Por estos días llega al pueblo el Padre Francisco de Torres para predicar una misión. Le hablan del sastrecillo y no resiste a la tentación de avistarse con él. También el Padre Francisco es un santo y no hay duda que se entenderán a maravilla. Así es. A las primeras de cambio el misionero cala hondo en el corazón de Julián: «Este hombre está loco... de amor de Dios» — se dice para sí — y lo hace su acólito y compañero. Con él recorrerá los pueblos de Castilla, esquila en mano, atrayendo a las gentes y llevándolas a Dios con el ejemplo de su vida santísima...
De pueblo en pueblo, han llegado a Medinaceli.
— ¡Oye, Julián, Julián!, pero, ¿te has vuelto loco? —le gritan sus paisanos en son de guasa.
Julián deja decir y sigue su camino. No mendiga otra limosna. El pan del desprecio y de la humillación —corona máxima del sacrificio— le sabe a gloria.
Terminada la misión, el Padre Francisco de Torres consigue del Provincial de Castilla que su acólito sea admitido en la Salceda, el convento que un día albergara al gran Cardenal de España, Fray Francisco Jiménez de Cisneros. La incomprensión —prueba terrible para las almas sencillas— parece ser la herencia de nuestro Santo: incomprensibles sus ayunos a pan y agua, sus noches al raso, sus cilicios, sus éxtasis... Los más, están en que todo es una farsa habilísima; algunos siguen creyendo que ha perdido la razón. Total, que el novicio es despedido nuevamente.
Aquí empieza un capítulo admirable de su vida. Recluido en un monte, libre de trabas, se deja llevar de sus santos impulsos, de sus ansias de penitencia y mortificación. Está decidido a ser santo dondequiera que sea.
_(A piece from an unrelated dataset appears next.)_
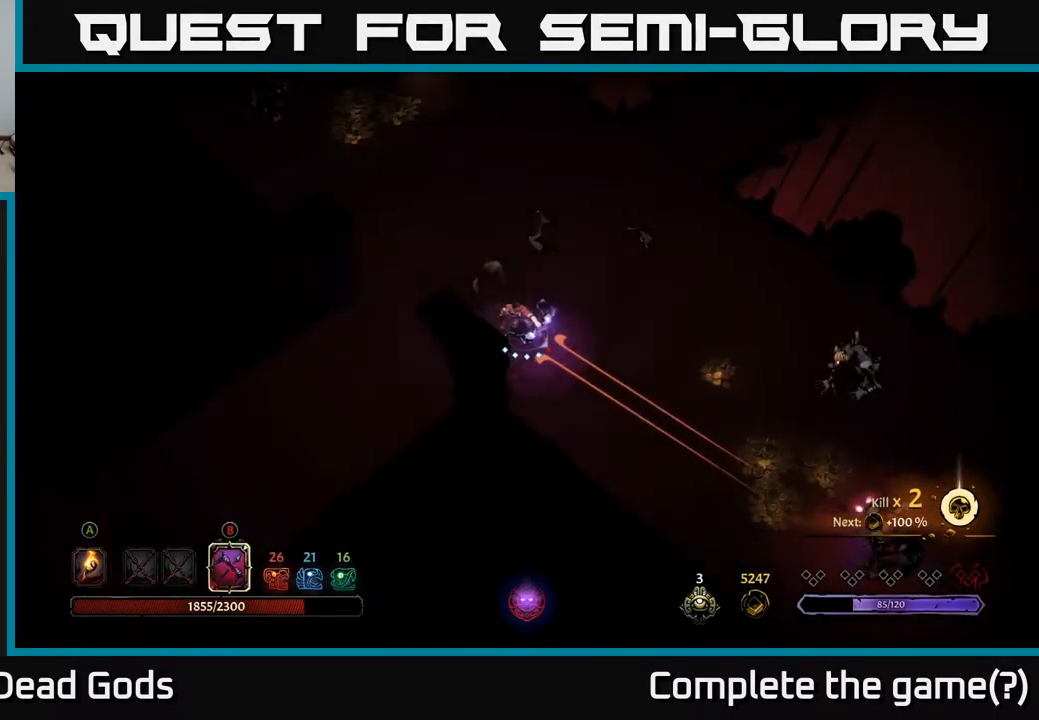
{"buttons": ["B"], "left_stick": "right", "right_stick": "center", "events": [[334, "B", "up"], [467, "B", "down"]]}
Heraldo de virtud, mendiga su sustento • de puerta en puerta y, a veces, acude también a recoger la sopa que los frailes reparten a los pobres. de la localidad. Una vez entrega su ración a un rezagado; otra, se presenta descalzo con los pies hechos una llaga; otra, le ven caer medio exánime ante las puertas mismas del convento, porque su cuerpo, ayuno de todo alimento, no puede ya sostenerle. Las gentes se le acercan, atraídas por el suave olor de su santidad. Todos le escuchan con. santo respeto. Los mismos religiosos están conmovidos y empiezan a pensar si no habrán juzgado a la ligera.
La virtud, como la verdad, se imponen siempre. La de Julián acabó también por triunfar y —¡al fin!— fue admitido definitivamente en el convento, donde desempeñó hasta su muerte el oficio de limosnero. Con el pan que nutre los cuerpos, repartía su carismática ciencia, asombro de los sabios profesores de Alcalá. Hasta los pajarillos del cielo se acercaban a oírle, como a otro San Antonio de Padua.
El «loco de amor divino», que vislumbrara el Padre Francisco de Torres, es ahora el hombre más popular de España. Sus milagros sin número llaman la atención de la misma Corte, y la reina Margarita —madre de Felipe III— le reclama desde Madrid. Luego dejará en su testamento una manda para la beatificación del humilde Lego franciscano... Una vez más Dios escribía derecho con líneas torcidas...
Su muerte —siembra de amores y milagros— le mereció el prematuro culto de Beato, que el papa León XII ratificó en 1825.